3.1.5 Oral Hygiene, Periodontal Maintenance, and Compliance
It is well established that bacterial biofilm is a main etiologic factor for periodontal diseases. Control of bacterial biofilm, after periodontal surgery, is critical for the long-term success of these interventions. In fact, longitudinal studies have shown that when comparing different surgical modalities, regardless of the type of surgery, periodontal maintenance was the most important variable for the long-term retention of the dentition. A classical study by Nyman et al., in [29], demonstrated that patients receiving professional plaque control once every 2 weeks exhibited less inflammation, reduced probing depth, and improved gain of attachment, when compared to a control group who was recalled every 6 months only. In a subsequent study by [30], patients treated with periodontal surgery, who did not receive periodontal maintenance, for an average of 5.25 years, demonstrated higher average tooth loss when compared to treated and maintained patients.

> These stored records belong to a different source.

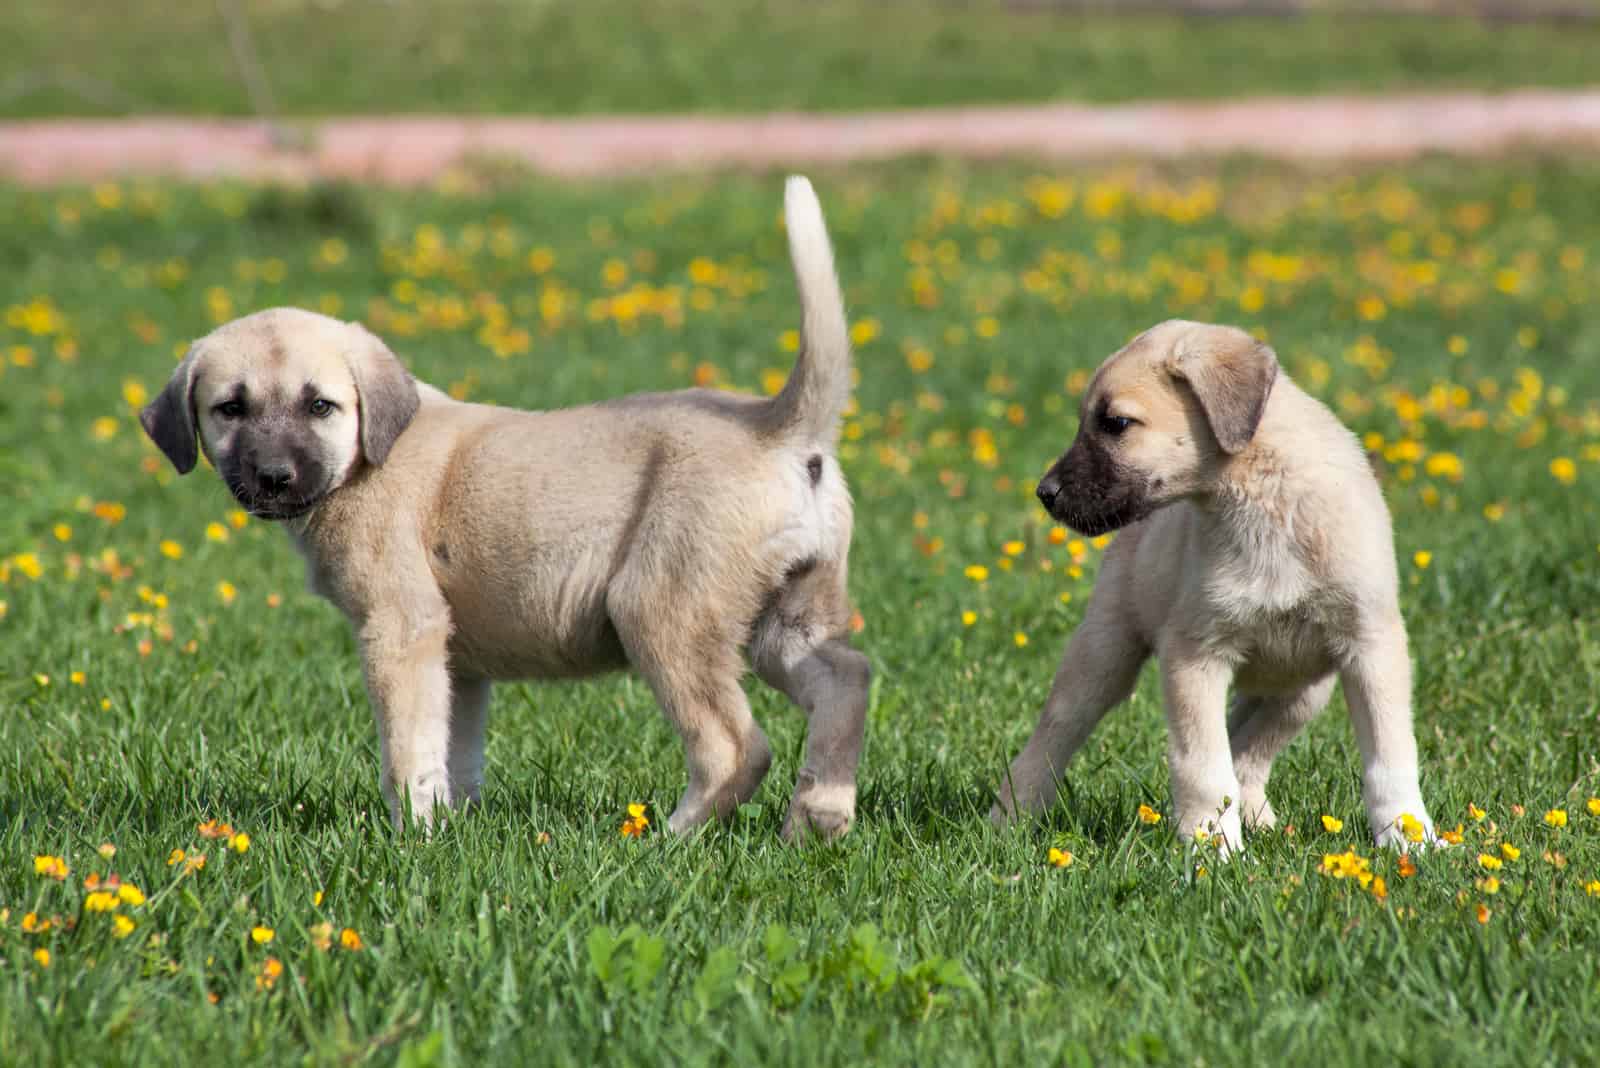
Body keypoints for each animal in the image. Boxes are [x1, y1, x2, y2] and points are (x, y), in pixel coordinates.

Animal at [142, 175, 870, 844]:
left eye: (320, 405)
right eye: (229, 409)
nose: (273, 478)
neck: (368, 456)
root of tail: (779, 427)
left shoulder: (399, 629)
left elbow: (406, 752)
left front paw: (411, 838)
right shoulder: (457, 661)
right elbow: (452, 753)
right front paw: (450, 830)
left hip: (664, 611)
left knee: (736, 749)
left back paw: (670, 839)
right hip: (788, 618)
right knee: (845, 680)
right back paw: (817, 820)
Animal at [998, 321, 1440, 856]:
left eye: (1116, 423)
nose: (1045, 494)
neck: (1267, 501)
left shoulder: (1371, 646)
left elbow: (1390, 757)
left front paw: (1409, 836)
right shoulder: (1195, 655)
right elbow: (1204, 766)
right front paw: (1214, 850)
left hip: (1301, 691)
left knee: (1247, 746)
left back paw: (1260, 819)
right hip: (1102, 656)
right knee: (1053, 737)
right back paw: (1010, 818)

When determining the appropriate frequency for periodontal maintenance, after surgery, there is a paucity of randomized, controlled clinical trials to support a predetermined interval. To date, a preestablished 3-month periodontal recall has no robust data to support its implementation. Risk assessment algorithms may provide a more tailored and patient-specific protocol [31].
3.2 Conclusion
Surgical techniques utilized for improved access to scaling and root planing and osseous surgery have evolved and solidified their place as very reliable and predictable for specific clinical situations. These techniques are invaluable for the care of periodontal patients and for the goal to arrest disease progression, achieving long-term periodontal stability.